Starting with the first line and ending with the line that holds "cooled by constant", repeat the material exactly.

+++ MATERIAL PROVIDED +++

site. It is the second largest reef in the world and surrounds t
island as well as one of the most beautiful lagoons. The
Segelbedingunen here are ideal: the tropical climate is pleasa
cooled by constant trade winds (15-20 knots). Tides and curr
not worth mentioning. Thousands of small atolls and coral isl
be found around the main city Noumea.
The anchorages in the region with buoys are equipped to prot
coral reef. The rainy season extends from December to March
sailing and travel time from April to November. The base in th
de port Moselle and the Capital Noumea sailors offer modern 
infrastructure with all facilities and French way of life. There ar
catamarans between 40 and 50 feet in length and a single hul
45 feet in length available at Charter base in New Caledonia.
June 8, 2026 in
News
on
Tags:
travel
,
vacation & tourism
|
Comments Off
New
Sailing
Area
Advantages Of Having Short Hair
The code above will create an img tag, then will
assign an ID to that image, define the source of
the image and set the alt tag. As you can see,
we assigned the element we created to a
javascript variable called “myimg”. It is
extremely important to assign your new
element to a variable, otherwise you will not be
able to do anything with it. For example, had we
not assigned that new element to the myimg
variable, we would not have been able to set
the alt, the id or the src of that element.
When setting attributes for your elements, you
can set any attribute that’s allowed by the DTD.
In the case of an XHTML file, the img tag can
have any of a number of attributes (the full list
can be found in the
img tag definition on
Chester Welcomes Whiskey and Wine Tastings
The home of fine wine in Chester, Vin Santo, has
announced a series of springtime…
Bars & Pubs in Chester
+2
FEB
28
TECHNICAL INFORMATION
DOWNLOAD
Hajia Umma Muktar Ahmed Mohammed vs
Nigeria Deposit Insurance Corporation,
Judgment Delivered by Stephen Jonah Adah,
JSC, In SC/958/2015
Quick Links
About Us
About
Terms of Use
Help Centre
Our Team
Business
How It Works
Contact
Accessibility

+++

■ TASK SOLUTION ■
site. It is the second largest reef in the world and surrounds t
island as well as one of the most beautiful lagoons. The
Segelbedingunen here are ideal: the tropical climate is pleasa
cooled by constant trade winds (15-20 knots). Tides and curr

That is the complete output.